▶ **PROMPT**
Print all the data that follows exactly, images excluded.

▶ **PROVIDED DATA**
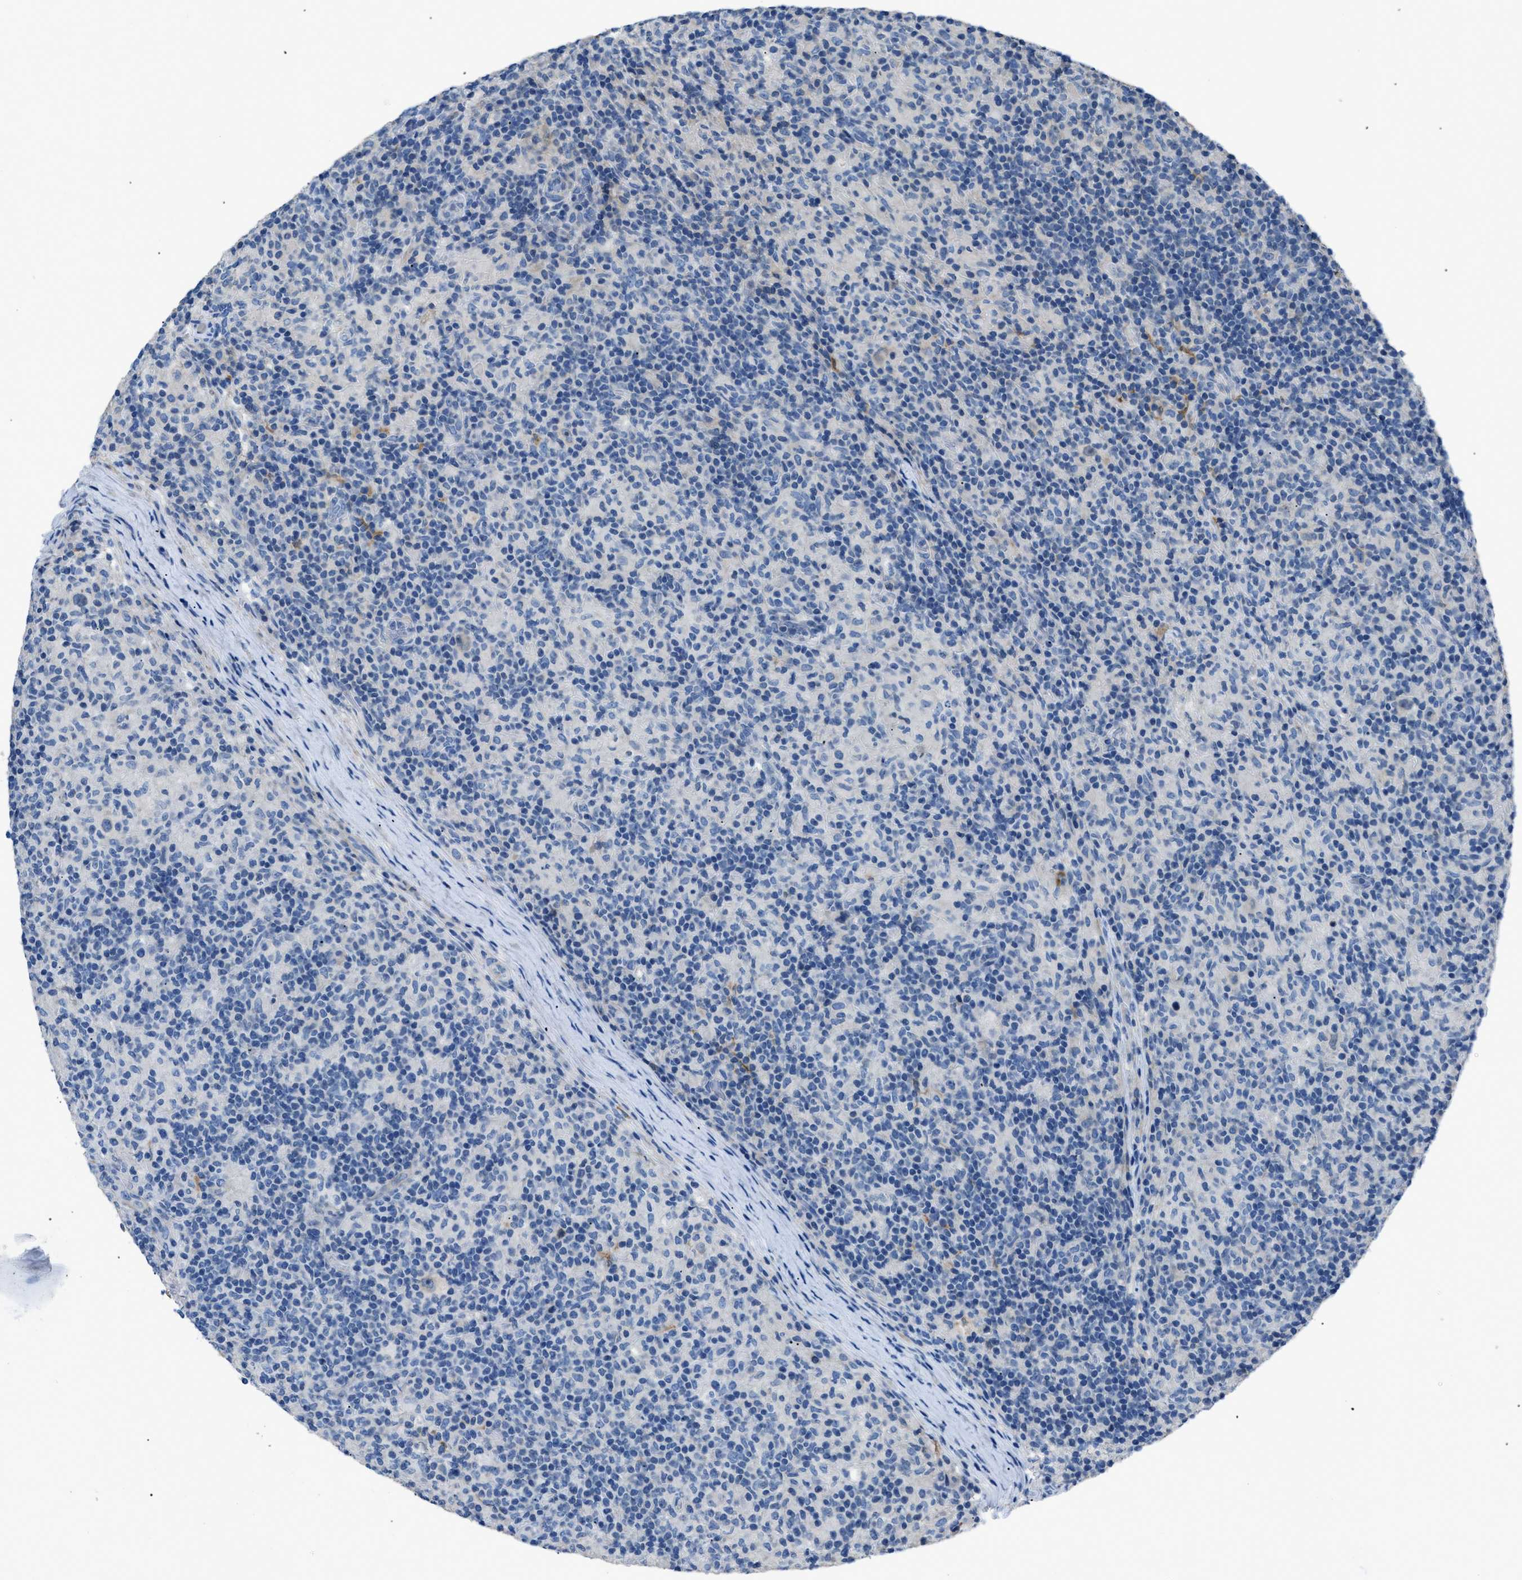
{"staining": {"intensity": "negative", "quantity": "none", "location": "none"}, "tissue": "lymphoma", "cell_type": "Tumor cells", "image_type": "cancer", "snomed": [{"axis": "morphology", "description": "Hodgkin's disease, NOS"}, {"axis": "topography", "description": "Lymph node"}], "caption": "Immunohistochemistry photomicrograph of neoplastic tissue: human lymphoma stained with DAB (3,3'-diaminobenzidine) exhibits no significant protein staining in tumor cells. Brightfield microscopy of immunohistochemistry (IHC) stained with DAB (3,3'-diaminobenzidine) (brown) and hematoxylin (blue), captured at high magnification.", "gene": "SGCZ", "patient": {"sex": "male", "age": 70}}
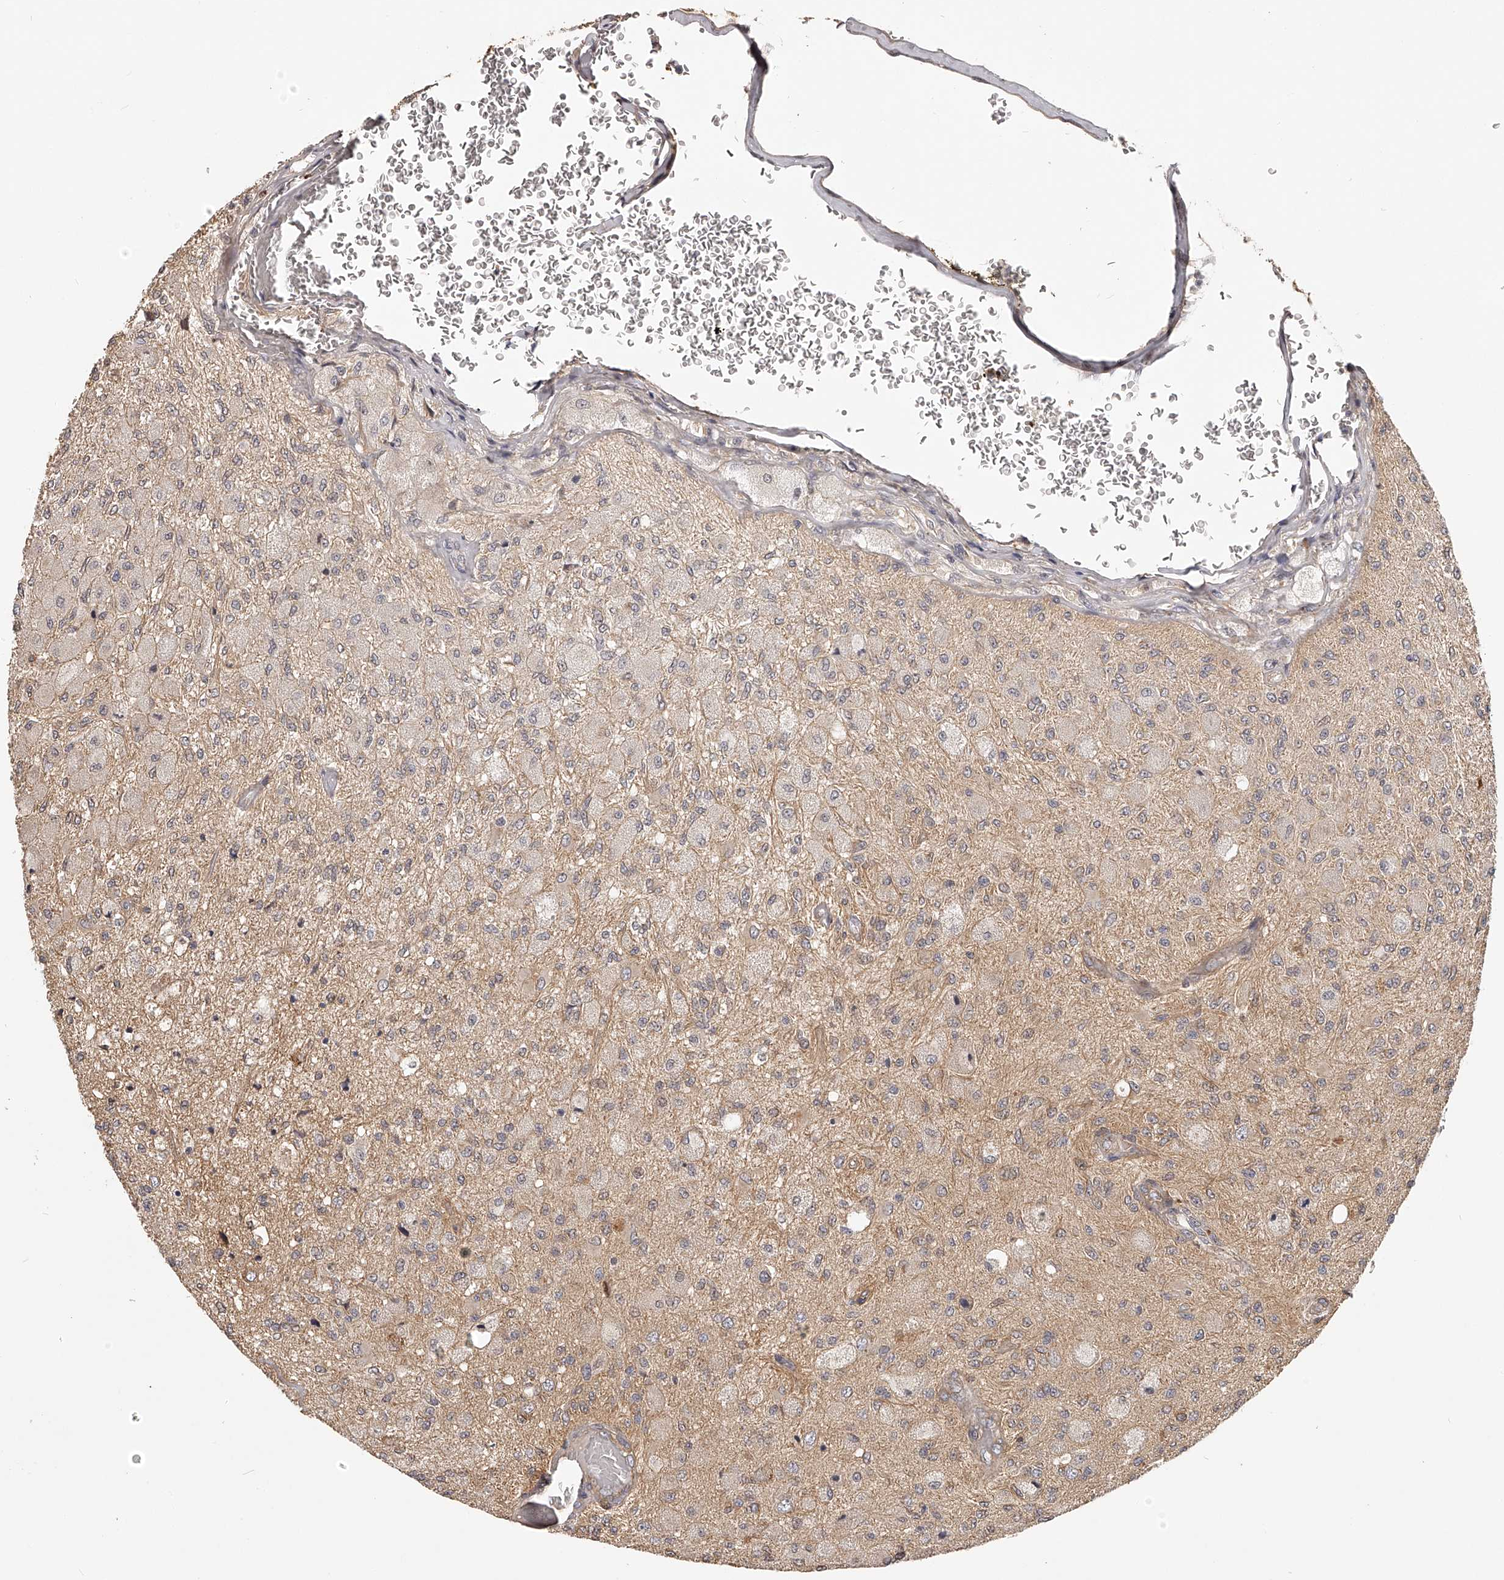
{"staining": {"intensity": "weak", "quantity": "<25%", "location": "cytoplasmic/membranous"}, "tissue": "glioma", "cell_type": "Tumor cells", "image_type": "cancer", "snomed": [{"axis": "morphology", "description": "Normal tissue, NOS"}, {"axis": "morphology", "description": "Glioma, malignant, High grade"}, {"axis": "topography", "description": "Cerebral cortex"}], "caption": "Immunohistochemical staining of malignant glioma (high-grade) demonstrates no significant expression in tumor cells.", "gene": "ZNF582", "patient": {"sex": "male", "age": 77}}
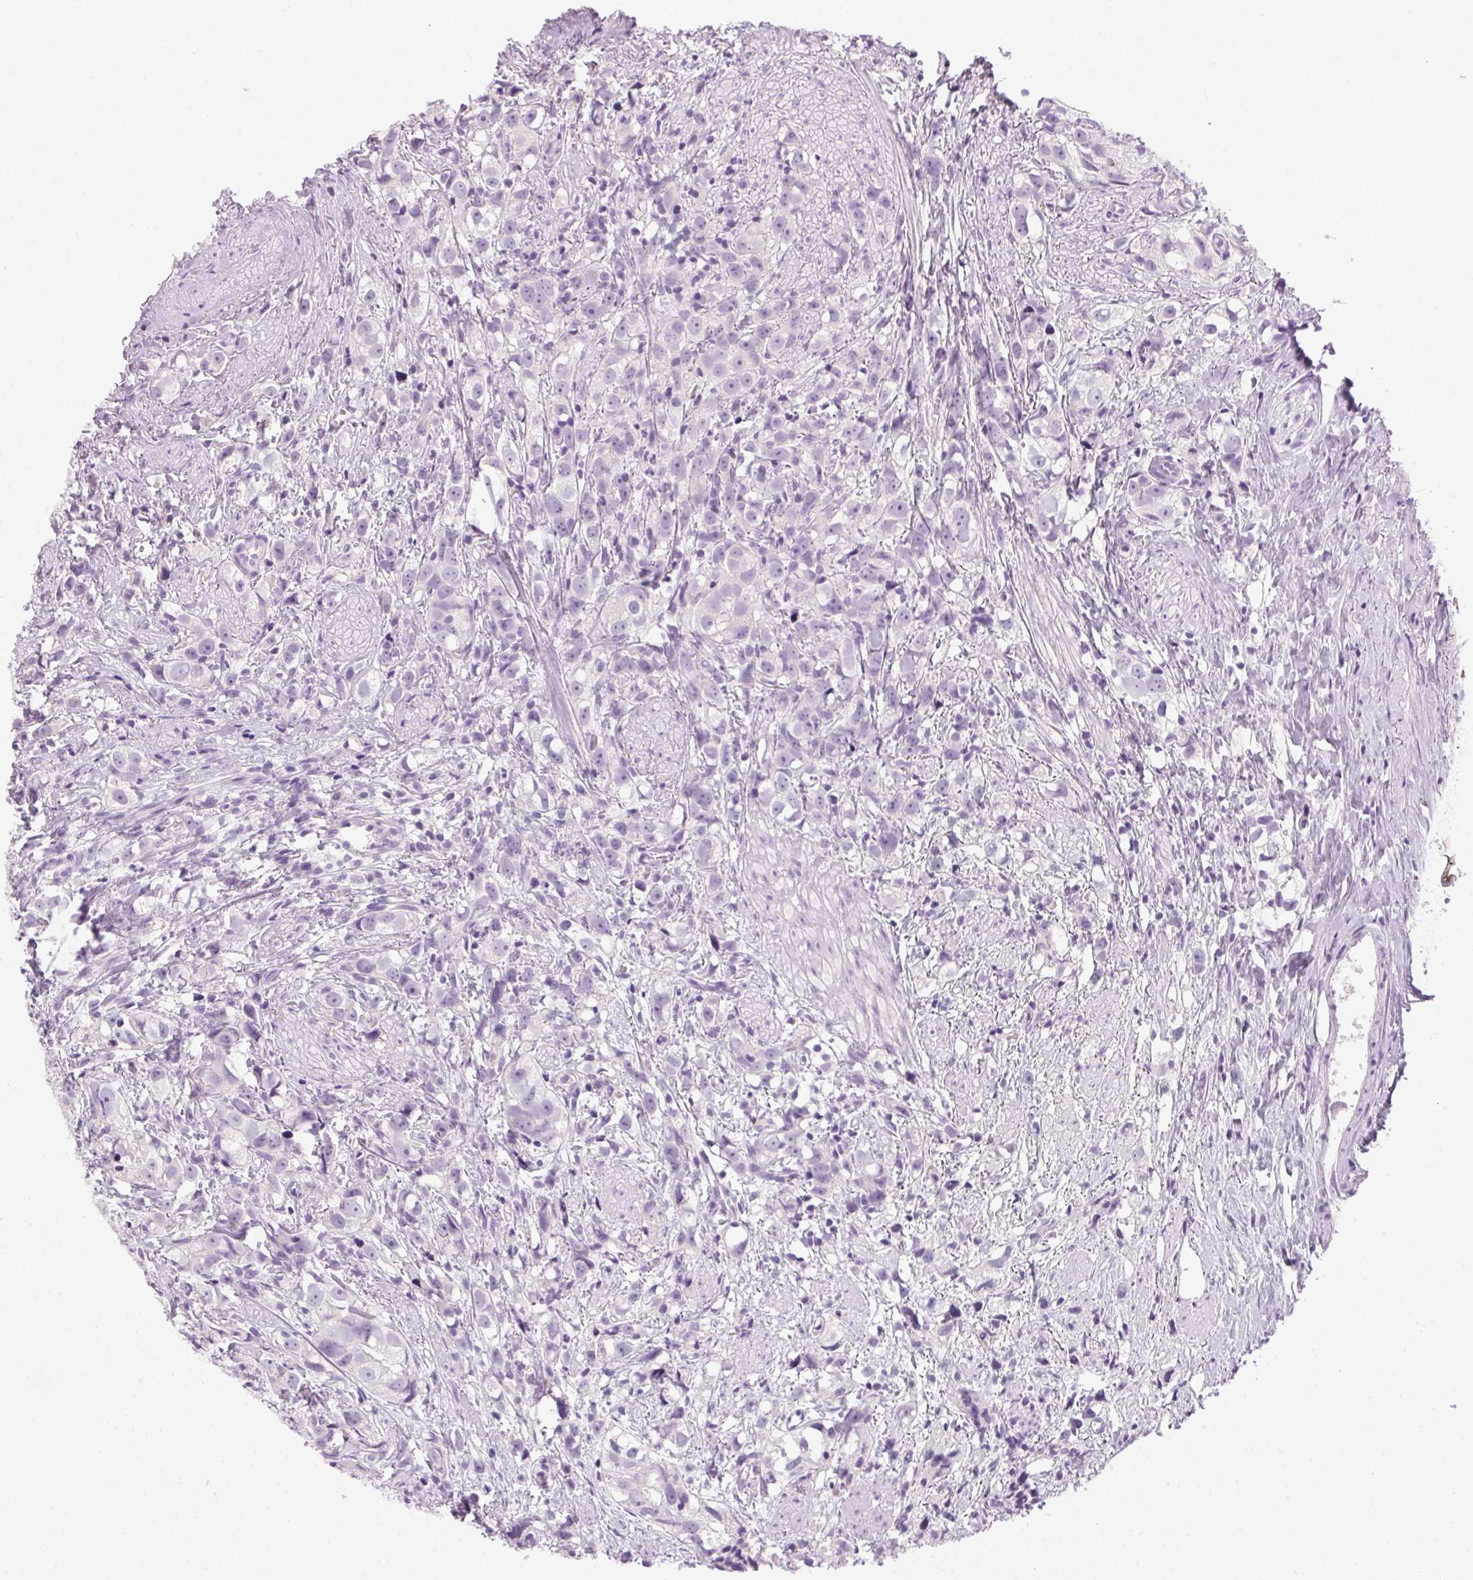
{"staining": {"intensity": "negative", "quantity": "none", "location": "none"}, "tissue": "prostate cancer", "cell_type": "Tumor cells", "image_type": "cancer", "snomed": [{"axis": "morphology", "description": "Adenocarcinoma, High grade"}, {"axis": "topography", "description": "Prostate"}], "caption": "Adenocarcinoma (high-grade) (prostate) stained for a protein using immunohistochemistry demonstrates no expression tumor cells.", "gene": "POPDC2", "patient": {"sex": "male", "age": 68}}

▶ **ANSWER SPACE**
{"staining": {"intensity": "negative", "quantity": "none", "location": "none"}, "tissue": "lymphoma", "cell_type": "Tumor cells", "image_type": "cancer", "snomed": [{"axis": "morphology", "description": "Hodgkin's disease, NOS"}, {"axis": "topography", "description": "Lymph node"}], "caption": "Immunohistochemistry photomicrograph of neoplastic tissue: human lymphoma stained with DAB (3,3'-diaminobenzidine) exhibits no significant protein staining in tumor cells. Brightfield microscopy of immunohistochemistry (IHC) stained with DAB (3,3'-diaminobenzidine) (brown) and hematoxylin (blue), captured at high magnification.", "gene": "SGCZ", "patient": {"sex": "male", "age": 70}}
{"staining": {"intensity": "weak", "quantity": "<25%", "location": "cytoplasmic/membranous"}, "tissue": "glioma", "cell_type": "Tumor cells", "image_type": "cancer", "snomed": [{"axis": "morphology", "description": "Normal tissue, NOS"}, {"axis": "morphology", "description": "Glioma, malignant, High grade"}, {"axis": "topography", "description": "Cerebral cortex"}], "caption": "Immunohistochemical staining of malignant glioma (high-grade) demonstrates no significant expression in tumor cells.", "gene": "ZNF582", "patient": {"sex": "male", "age": 77}}
{"staining": {"intensity": "negative", "quantity": "none", "location": "none"}, "tissue": "prostate cancer", "cell_type": "Tumor cells", "image_type": "cancer", "snomed": [{"axis": "morphology", "description": "Adenocarcinoma, High grade"}, {"axis": "topography", "description": "Prostate"}], "caption": "Adenocarcinoma (high-grade) (prostate) stained for a protein using immunohistochemistry demonstrates no expression tumor cells.", "gene": "POPDC2", "patient": {"sex": "male", "age": 68}}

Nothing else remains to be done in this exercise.